Challenges for non-dairy producers

For JNSD producers, converting an existing production line to add oats can be more complicated and expensive.

“There are a lot more things to consider, from upgrading the self-CIP function of the pasteurizer, to converting the pasteurizer to a UHT unit, to adding a homogenizer,” Yildiz said. “Each specific site and existing equipment upgrade details should be evaluated very carefully.
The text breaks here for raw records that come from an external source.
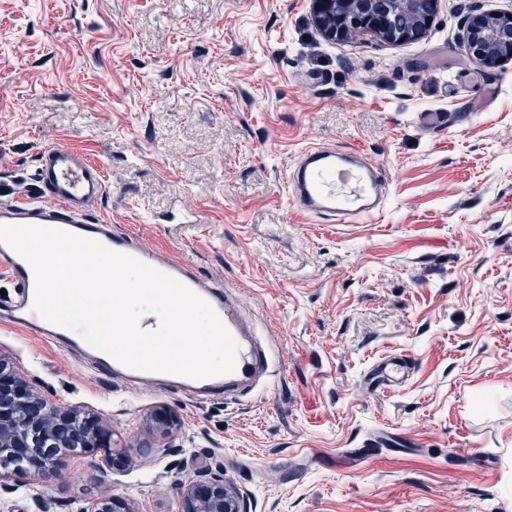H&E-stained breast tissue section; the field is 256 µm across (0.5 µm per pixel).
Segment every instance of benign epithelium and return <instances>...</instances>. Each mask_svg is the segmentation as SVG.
Here are the masks:
<instances>
[{"mask_svg":"<svg viewBox=\"0 0 512 512\" xmlns=\"http://www.w3.org/2000/svg\"><path fill=\"white\" fill-rule=\"evenodd\" d=\"M315 22L329 40L344 36L347 25L359 27L387 42H405L424 36L435 12L436 0H313ZM411 15L413 23L404 28L393 25L395 12ZM467 52L485 65L496 64L512 56V20L503 14L491 24L482 17L473 18L462 39ZM74 415L47 406L39 394L12 376L8 363L0 357V458H8L15 473H43L65 462L67 453L48 461L33 444L39 433L60 448L81 439L79 449L92 452L108 445L109 438L96 419L84 415L82 436L67 434ZM129 463L123 451H112L102 475L121 470ZM90 512H131L128 503L111 498L96 504ZM181 512H241L238 492L223 479H199L183 492Z\"/></svg>","mask_w":512,"mask_h":512,"instance_id":"benign-epithelium-1","label":"benign epithelium"}]
</instances>
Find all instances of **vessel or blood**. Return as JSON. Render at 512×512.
<instances>
[{
    "mask_svg": "<svg viewBox=\"0 0 512 512\" xmlns=\"http://www.w3.org/2000/svg\"><path fill=\"white\" fill-rule=\"evenodd\" d=\"M35 180L38 197L1 203L0 224L58 228L132 256L174 277L203 298L234 337L238 352L233 372L204 379L181 376L177 379L178 385L214 393L264 370L265 362L254 330L221 286L203 281L187 264L165 259L153 248L135 243L130 236L113 233L109 222L90 219V211L106 192L100 165L78 151L54 146L42 152ZM288 190L291 201L302 213L364 220L379 214L386 186L377 168L352 152L312 146L299 156L289 175ZM0 273L19 290L10 311L11 323L33 335L59 336L69 344L82 345L83 339L78 333L54 325L34 311V271L23 257L3 243H0ZM407 371L408 366L400 356L379 359L371 368L374 377L381 378L389 373L397 380Z\"/></svg>",
    "mask_w": 512,
    "mask_h": 512,
    "instance_id": "vessel-or-blood-1",
    "label": "vessel or blood"
}]
</instances>
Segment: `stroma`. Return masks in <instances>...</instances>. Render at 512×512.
Here are the masks:
<instances>
[{"label": "stroma", "instance_id": "stroma-1", "mask_svg": "<svg viewBox=\"0 0 512 512\" xmlns=\"http://www.w3.org/2000/svg\"><path fill=\"white\" fill-rule=\"evenodd\" d=\"M511 10L440 0L423 38L388 43L324 38L312 0H0V202L37 193L46 146L84 152L106 173L94 217L223 282L269 370L214 398L134 382L0 301L14 374L132 458L11 475L6 512H180L201 473L243 512H512V57L489 69L459 40ZM310 146L379 166L380 218L291 206ZM387 355L408 377L366 384Z\"/></svg>", "mask_w": 512, "mask_h": 512}]
</instances>
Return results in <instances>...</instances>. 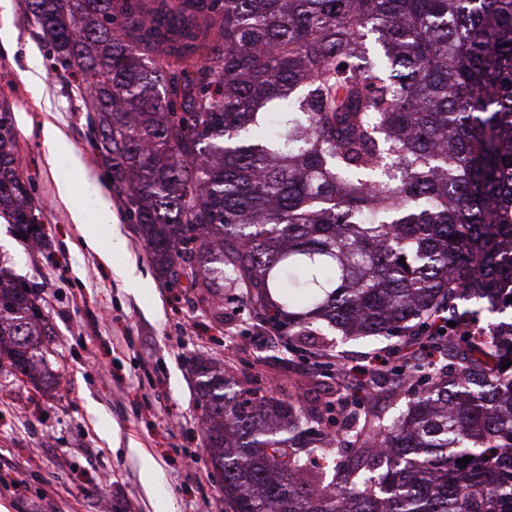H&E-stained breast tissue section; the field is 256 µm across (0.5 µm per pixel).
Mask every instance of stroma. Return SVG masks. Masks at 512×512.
Here are the masks:
<instances>
[{
  "instance_id": "1",
  "label": "stroma",
  "mask_w": 512,
  "mask_h": 512,
  "mask_svg": "<svg viewBox=\"0 0 512 512\" xmlns=\"http://www.w3.org/2000/svg\"><path fill=\"white\" fill-rule=\"evenodd\" d=\"M33 48L46 73L39 91L25 78ZM1 109L12 115L19 171L32 184L45 245L31 251L12 225L0 224V268L42 285L45 342L59 378L33 381L0 365V512H224V476L202 441L200 364L224 368L230 381H275L309 408L362 389L360 413L336 416L341 433L363 413L405 406L409 394L398 381L373 391L365 374L396 347L393 339H338L345 389L296 360L257 365V346L272 351L279 342L267 334L256 345L242 341L253 319L239 290L221 288L208 305L168 287L120 202L112 204L120 240L107 235L102 251L86 247L85 224L102 221L96 188L108 178L85 141L84 102L45 51L24 0H0ZM48 123L68 142L52 155ZM76 154L82 167L72 163ZM61 183L72 189L66 204L57 197ZM74 208L83 223H72ZM131 264L142 287L127 283Z\"/></svg>"
}]
</instances>
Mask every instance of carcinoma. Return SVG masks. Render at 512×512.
<instances>
[{
	"instance_id": "1",
	"label": "carcinoma",
	"mask_w": 512,
	"mask_h": 512,
	"mask_svg": "<svg viewBox=\"0 0 512 512\" xmlns=\"http://www.w3.org/2000/svg\"><path fill=\"white\" fill-rule=\"evenodd\" d=\"M25 5L169 285L241 289L281 353L331 364L329 330L438 356L393 351L424 386L342 437L332 401L203 369L225 512H512V321L466 327L473 300L512 311V0ZM36 211L0 110V221L41 244ZM39 288L0 278V359L28 377L50 373Z\"/></svg>"
}]
</instances>
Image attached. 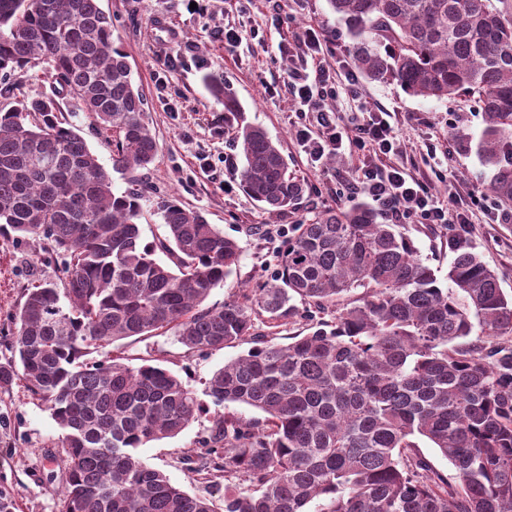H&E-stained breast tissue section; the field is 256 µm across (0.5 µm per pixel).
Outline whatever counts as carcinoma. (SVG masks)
Listing matches in <instances>:
<instances>
[{
    "label": "carcinoma",
    "instance_id": "carcinoma-1",
    "mask_svg": "<svg viewBox=\"0 0 512 512\" xmlns=\"http://www.w3.org/2000/svg\"><path fill=\"white\" fill-rule=\"evenodd\" d=\"M328 3L368 80L474 98L488 189L512 213V13L492 0ZM117 42L98 0H0V82L45 63L112 131L109 172L54 100L0 109V232L42 237L63 264L59 281L25 288L0 389L21 383L61 429L60 512H216L141 457L196 419L195 393L158 364L86 359L163 329L190 352L251 344L206 381L214 405L264 413L222 415L201 442L198 473L251 486L225 493L224 512H307L314 499L328 501L321 512H512V295L470 225L433 227L453 254L445 288L400 225L363 202L330 208L297 225L273 282L204 305L240 248L171 197L156 202L163 233L143 240L144 196L114 191L112 173L148 168L158 144ZM233 144L248 196L275 216L298 205L306 184L263 128L238 125ZM326 311L284 345L254 333L258 316L278 327ZM420 437L452 476L419 454Z\"/></svg>",
    "mask_w": 512,
    "mask_h": 512
}]
</instances>
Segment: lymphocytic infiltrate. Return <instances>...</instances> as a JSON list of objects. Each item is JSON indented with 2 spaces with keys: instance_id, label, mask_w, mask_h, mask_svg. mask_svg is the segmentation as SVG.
Here are the masks:
<instances>
[{
  "instance_id": "f902f5d3",
  "label": "lymphocytic infiltrate",
  "mask_w": 512,
  "mask_h": 512,
  "mask_svg": "<svg viewBox=\"0 0 512 512\" xmlns=\"http://www.w3.org/2000/svg\"><path fill=\"white\" fill-rule=\"evenodd\" d=\"M290 79L301 106L314 113L319 128L318 136L306 141L313 159H321L325 152H337L345 147L368 157V164L356 170L350 186L363 190L373 201L383 205L396 222L412 219L420 224L467 223L465 210L453 211L440 204L419 178L395 166L382 170L373 165V158L391 152L397 138L384 110L367 111L351 129H341L332 111L325 106L326 100L336 96V80L329 71L319 68L311 74L298 69L291 73Z\"/></svg>"
}]
</instances>
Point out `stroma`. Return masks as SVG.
<instances>
[{
	"instance_id": "obj_1",
	"label": "stroma",
	"mask_w": 512,
	"mask_h": 512,
	"mask_svg": "<svg viewBox=\"0 0 512 512\" xmlns=\"http://www.w3.org/2000/svg\"><path fill=\"white\" fill-rule=\"evenodd\" d=\"M100 6L111 16L133 78L147 98L145 121L159 144L155 162L137 173L148 196L141 218L144 241H151L158 231L155 200L171 196L202 212L240 246L236 271L211 291L208 304L222 305L240 289H256L271 281L296 223L329 207H349L361 197L342 186L361 167L362 156L345 149L315 162L297 138L302 121L288 81L291 69L305 63L307 52L297 40L311 26L319 28L323 37L318 63L340 80L338 95L330 103L339 125L351 127L363 107L391 112L398 143L383 157V164L421 178L442 201L474 200L473 242L498 272L501 288L512 294V223H494L484 209L491 172L476 153L459 152L452 138L459 127L480 138L484 122L472 98L423 99L408 95L399 85L363 78L361 99H352L343 82L353 70L348 54L351 38L327 0H100ZM227 27L241 35L235 46L224 44L221 33ZM21 80L28 97L54 99L60 120L85 139L104 167H111V132L97 128L93 117L47 80L41 68L22 73ZM215 80L233 93L240 114L225 112L211 92ZM241 121L263 127L279 141L290 171L306 182L307 191L295 213L269 215L241 187L222 188L226 164L237 169L243 165L231 142ZM402 230L419 257L436 269L439 279H446L453 255L445 239L424 224L407 222ZM57 267L39 238L18 241L0 234V363L12 357L13 316L25 286L54 278ZM246 350L241 344L201 354L166 334L122 339L106 346L101 355L153 360L200 393L215 370ZM222 414L249 420L260 412L240 404L212 405L177 436L141 450L149 465L189 494L209 499L216 512L224 509V480L200 479L186 457ZM59 434L46 405L31 400L18 386L0 390V493L12 500L14 512H60L64 473Z\"/></svg>"
}]
</instances>
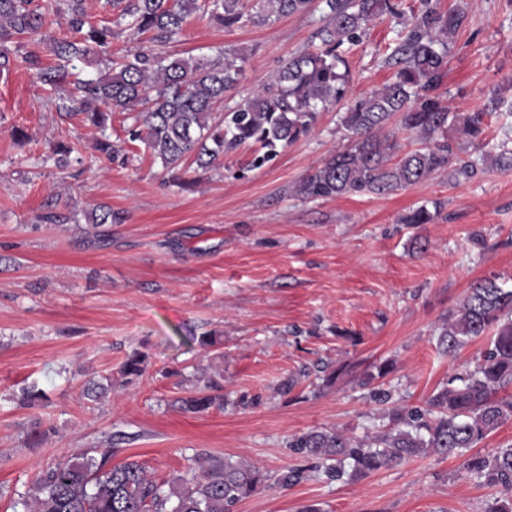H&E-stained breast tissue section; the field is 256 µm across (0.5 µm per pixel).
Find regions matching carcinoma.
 <instances>
[{"label": "carcinoma", "mask_w": 512, "mask_h": 512, "mask_svg": "<svg viewBox=\"0 0 512 512\" xmlns=\"http://www.w3.org/2000/svg\"><path fill=\"white\" fill-rule=\"evenodd\" d=\"M86 0H0V76L11 71L13 55L22 44L44 46L56 64L45 65L38 51L23 62L44 87L61 91L57 110L84 115L101 132L96 149L112 158L115 145L107 135L112 113L132 119L128 141H140L167 169L188 158L200 168L217 164L224 151L244 143L265 149L253 167L260 168L285 147L307 135L318 111L336 106L347 96L349 72L345 46L361 41L366 26L385 16L399 18L398 0H322L327 7L316 33L319 44L288 59L270 82L256 90L243 106L220 114L216 108L233 89L247 57L220 50L213 56L187 57L164 48L183 32L193 15L224 28L243 21L265 23L271 17L301 15L315 0H262L263 9L245 14L243 0H104L102 8L121 7L115 23L91 21ZM422 8L404 23L399 41L387 59L395 68L390 82L347 104L340 122L351 143L325 158L303 178L295 194L303 199L352 195H390L452 169L455 180H468L483 169H512V148L501 146L480 161L464 156L486 139L484 112H451L437 94L448 64V38L462 25L461 10L442 13L422 0ZM67 18L69 33L55 36L46 28L51 14ZM129 36L149 35L135 48L112 54V25ZM87 68L74 76L77 64ZM70 88H62L67 77ZM411 133L420 147L396 161V141L386 128L393 119ZM78 148L57 142L52 154L69 163ZM441 203L422 204L409 212L406 224H431ZM89 237L110 240L101 230L123 217L100 204L86 216ZM37 220L64 226L74 217L45 204ZM488 337L474 368L461 367L424 404L392 407L383 418L386 431L356 438L335 430H311L295 436L291 450L321 460L333 481L368 475L431 451L442 457L464 458L463 469L486 486L499 488L487 512H512V443L492 452L474 451L490 433L512 420V289L496 277L476 283L460 307L448 313L439 328L438 345L452 354L475 338ZM145 371V356L135 352L121 366L122 385ZM112 390V377H90L82 393L93 400ZM224 408V397L196 394L180 399V409L200 413ZM112 449L100 458H64L39 472L36 494L28 512H234L237 504L269 480L262 468L226 461L202 470L176 488L164 489L145 468L132 461L107 467ZM305 470L290 468L275 477L283 488L299 483Z\"/></svg>", "instance_id": "1"}]
</instances>
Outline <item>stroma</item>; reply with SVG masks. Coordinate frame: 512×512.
I'll use <instances>...</instances> for the list:
<instances>
[{
  "label": "stroma",
  "mask_w": 512,
  "mask_h": 512,
  "mask_svg": "<svg viewBox=\"0 0 512 512\" xmlns=\"http://www.w3.org/2000/svg\"><path fill=\"white\" fill-rule=\"evenodd\" d=\"M463 10L439 88L455 112L487 110L491 145L512 114L490 111L494 89L512 82V0H431ZM322 10L230 29L194 17L170 51L243 52L247 60L226 105L245 104L289 57L310 48ZM401 25L371 23L346 55L349 99L389 82L387 59ZM341 107L319 112L312 131L261 168L255 145L202 170L185 161L164 170L142 143L126 140L125 113L112 116L111 161L80 118H61L54 94L23 63L0 78V512H17L37 473L62 457L111 448V465L139 462L159 483L190 478L198 463L230 460L278 473L305 465L288 442L335 428L378 431L382 404L359 379L389 361L381 379L402 406L423 404L455 368L474 365L485 338L442 354L438 328L480 279L512 288V170L455 182L442 171L388 196L303 200L294 186L345 144ZM31 140L18 144L12 128ZM76 143L68 169L48 161L50 142ZM83 215L105 203L122 213L101 248L76 229L37 225L47 202ZM442 202L430 224H406L412 209ZM220 341L203 347L199 337ZM144 375L93 401L88 375L118 373L132 352ZM335 382L312 376L317 362ZM223 409L177 406L200 375ZM292 383L281 393L284 383ZM46 401L24 405V388ZM46 430L43 441L29 437ZM497 491L471 479L457 457L433 454L349 481L310 470L238 503L235 512H485Z\"/></svg>",
  "instance_id": "35a3bbf8"
}]
</instances>
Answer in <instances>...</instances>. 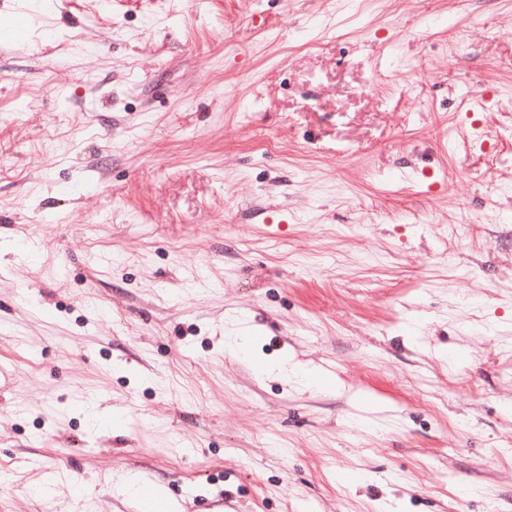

When you look at those costs and complexities, you may want to think about buying a new complete UHT line instead.”

Considerations for juice, nectar and still drink producers that have pasteurizers

In addition to the dairy-specific points described above, JNSD producers should also consider the following:

  • The central CIP station of the plant may need to add an acid tank, as JNSD production plants often do not include this step
  • Plate heat exchanger (PHE) type pasteurizers need to be upgraded to tubular heat exchanger (THE-CM) type UHT units for longer running hours
  • THE type pasteurizers need to be upgraded with more tubes, as a 95°C juice pasteurizer must operate as a UHT unit around 140°C
  • Add an aseptic Tetra Pak Homogenizer or upgrade the existing homogenizer to operate downstream
  • Add a Tetra Pak Aseptic Tank for higher product quality and reduced product losses
  • Add a dedicated Tetra Pak CIP unit to clean the aseptic tank or add a new pressure line to the existing CIP station

Yildiz advises liquid food producers of all shapes and sizes to carefully weigh the pros and cons of converting or investing in a new line before expanding into oat-based beverages, and in both cases to work with a trusted vendor to make the transition.

“Whichever path you choose, you need to be aware there is a considerable investment in time and resources required. But it could still be easier than you think, and the huge and growing consumer demand means for many producers the investment is absolutely worthwhile.”